What to do:
Give back an exact copy of the lines in the records below, from the line that has "Attorney King reviewed" through the line that has "So that we may", and nothing besides.

Stored data:
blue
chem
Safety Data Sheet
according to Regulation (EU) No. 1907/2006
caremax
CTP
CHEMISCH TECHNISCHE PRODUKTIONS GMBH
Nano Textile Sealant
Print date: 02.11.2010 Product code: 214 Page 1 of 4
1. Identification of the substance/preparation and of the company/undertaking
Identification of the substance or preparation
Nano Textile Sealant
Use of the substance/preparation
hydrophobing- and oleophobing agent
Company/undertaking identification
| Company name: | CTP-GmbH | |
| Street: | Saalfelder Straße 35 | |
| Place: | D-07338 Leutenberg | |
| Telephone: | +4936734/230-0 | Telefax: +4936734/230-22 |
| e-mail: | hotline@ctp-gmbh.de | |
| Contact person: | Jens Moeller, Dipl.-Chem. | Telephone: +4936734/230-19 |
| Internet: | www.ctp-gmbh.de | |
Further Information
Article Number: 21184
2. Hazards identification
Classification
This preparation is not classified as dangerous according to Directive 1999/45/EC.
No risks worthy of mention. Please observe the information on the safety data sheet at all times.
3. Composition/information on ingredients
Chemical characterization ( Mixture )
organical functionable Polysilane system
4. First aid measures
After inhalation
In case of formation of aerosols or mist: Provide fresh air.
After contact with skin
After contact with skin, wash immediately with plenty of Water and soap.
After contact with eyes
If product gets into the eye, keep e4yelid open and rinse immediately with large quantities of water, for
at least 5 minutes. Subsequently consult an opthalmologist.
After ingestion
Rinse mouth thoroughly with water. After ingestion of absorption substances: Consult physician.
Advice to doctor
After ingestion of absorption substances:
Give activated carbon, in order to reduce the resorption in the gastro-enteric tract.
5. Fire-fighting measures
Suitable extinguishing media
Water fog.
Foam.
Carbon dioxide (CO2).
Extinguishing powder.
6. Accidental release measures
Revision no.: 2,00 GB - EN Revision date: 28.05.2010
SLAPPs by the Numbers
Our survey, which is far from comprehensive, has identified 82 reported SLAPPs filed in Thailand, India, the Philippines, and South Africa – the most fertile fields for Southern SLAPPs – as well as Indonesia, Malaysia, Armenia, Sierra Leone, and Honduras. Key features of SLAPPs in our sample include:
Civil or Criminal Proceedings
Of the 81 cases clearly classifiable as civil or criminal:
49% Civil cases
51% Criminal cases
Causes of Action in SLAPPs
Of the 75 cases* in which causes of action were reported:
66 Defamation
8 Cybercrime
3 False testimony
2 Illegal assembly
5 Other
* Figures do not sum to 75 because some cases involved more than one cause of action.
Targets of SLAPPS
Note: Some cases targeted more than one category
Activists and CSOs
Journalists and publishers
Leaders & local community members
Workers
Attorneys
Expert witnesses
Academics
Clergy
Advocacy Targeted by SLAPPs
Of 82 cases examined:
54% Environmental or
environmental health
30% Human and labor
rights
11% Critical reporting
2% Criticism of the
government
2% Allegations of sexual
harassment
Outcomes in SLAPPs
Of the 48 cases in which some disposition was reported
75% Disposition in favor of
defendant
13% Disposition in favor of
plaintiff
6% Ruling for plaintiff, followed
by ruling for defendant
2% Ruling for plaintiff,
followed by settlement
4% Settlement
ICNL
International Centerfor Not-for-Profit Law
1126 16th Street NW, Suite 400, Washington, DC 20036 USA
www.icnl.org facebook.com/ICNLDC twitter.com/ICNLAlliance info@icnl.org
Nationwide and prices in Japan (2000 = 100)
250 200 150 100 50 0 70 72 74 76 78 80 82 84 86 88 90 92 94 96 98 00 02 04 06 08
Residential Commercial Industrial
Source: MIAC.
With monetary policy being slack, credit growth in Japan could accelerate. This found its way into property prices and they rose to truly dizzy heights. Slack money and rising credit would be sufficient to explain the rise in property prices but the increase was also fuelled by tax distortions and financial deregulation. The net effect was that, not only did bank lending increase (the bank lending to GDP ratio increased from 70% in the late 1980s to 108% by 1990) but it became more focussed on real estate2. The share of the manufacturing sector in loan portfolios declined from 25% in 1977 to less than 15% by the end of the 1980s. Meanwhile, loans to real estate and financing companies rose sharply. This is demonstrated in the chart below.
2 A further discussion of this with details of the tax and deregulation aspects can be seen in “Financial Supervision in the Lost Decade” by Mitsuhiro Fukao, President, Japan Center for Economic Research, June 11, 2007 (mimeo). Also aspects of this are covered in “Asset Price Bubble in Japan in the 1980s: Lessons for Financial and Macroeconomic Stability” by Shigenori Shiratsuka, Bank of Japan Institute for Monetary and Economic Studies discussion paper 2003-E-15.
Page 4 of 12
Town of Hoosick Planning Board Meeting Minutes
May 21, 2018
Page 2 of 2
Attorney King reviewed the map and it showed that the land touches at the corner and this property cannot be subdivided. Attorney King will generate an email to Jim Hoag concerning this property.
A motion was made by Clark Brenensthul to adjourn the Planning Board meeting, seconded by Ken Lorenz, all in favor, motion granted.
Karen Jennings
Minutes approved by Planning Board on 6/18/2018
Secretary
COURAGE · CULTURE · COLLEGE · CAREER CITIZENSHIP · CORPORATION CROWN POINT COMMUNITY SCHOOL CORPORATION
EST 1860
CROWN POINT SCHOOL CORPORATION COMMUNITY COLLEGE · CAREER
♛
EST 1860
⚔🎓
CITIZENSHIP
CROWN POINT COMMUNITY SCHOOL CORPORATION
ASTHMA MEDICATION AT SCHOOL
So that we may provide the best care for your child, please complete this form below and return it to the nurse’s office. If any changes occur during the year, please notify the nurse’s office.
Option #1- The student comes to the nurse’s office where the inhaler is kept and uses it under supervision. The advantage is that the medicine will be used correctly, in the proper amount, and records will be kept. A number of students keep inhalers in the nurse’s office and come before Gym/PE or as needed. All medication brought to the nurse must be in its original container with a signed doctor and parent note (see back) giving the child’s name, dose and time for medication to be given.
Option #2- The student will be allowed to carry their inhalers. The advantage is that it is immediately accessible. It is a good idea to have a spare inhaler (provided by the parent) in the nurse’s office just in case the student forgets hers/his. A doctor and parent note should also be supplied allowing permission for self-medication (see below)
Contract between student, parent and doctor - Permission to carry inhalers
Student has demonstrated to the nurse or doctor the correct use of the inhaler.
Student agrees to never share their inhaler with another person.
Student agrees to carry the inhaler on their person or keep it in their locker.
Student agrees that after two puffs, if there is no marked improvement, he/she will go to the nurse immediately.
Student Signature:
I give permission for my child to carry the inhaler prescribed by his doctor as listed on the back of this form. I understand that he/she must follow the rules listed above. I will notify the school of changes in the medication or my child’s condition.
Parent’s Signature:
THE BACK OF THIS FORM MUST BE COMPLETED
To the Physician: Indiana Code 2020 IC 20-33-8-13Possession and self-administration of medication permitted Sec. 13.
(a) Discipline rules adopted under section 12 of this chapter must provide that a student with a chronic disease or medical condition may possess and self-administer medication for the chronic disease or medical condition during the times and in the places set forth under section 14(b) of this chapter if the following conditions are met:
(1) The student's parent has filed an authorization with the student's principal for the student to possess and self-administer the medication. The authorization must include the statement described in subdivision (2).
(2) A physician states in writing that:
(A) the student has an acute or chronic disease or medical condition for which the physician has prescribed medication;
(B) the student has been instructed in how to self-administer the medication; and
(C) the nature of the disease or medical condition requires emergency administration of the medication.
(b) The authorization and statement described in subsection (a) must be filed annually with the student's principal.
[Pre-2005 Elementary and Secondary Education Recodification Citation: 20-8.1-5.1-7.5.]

Solution below:
Attorney King reviewed the map and it showed that the land touches at the corner and this property cannot be subdivided. Attorney King will generate an email to Jim Hoag concerning this property.
A motion was made by Clark Brenensthul to adjourn the Planning Board meeting, seconded by Ken Lorenz, all in favor, motion granted.
Karen Jennings
Minutes approved by Planning Board on 6/18/2018
Secretary
COURAGE · CULTURE · COLLEGE · CAREER CITIZENSHIP · CORPORATION CROWN POINT COMMUNITY SCHOOL CORPORATION
EST 1860
CROWN POINT SCHOOL CORPORATION COMMUNITY COLLEGE · CAREER
♛
EST 1860
⚔🎓
CITIZENSHIP
CROWN POINT COMMUNITY SCHOOL CORPORATION
ASTHMA MEDICATION AT SCHOOL
So that we may provide the best care for your child, please complete this form below and return it to the nurse’s office. If any changes occur during the year, please notify the nurse’s office.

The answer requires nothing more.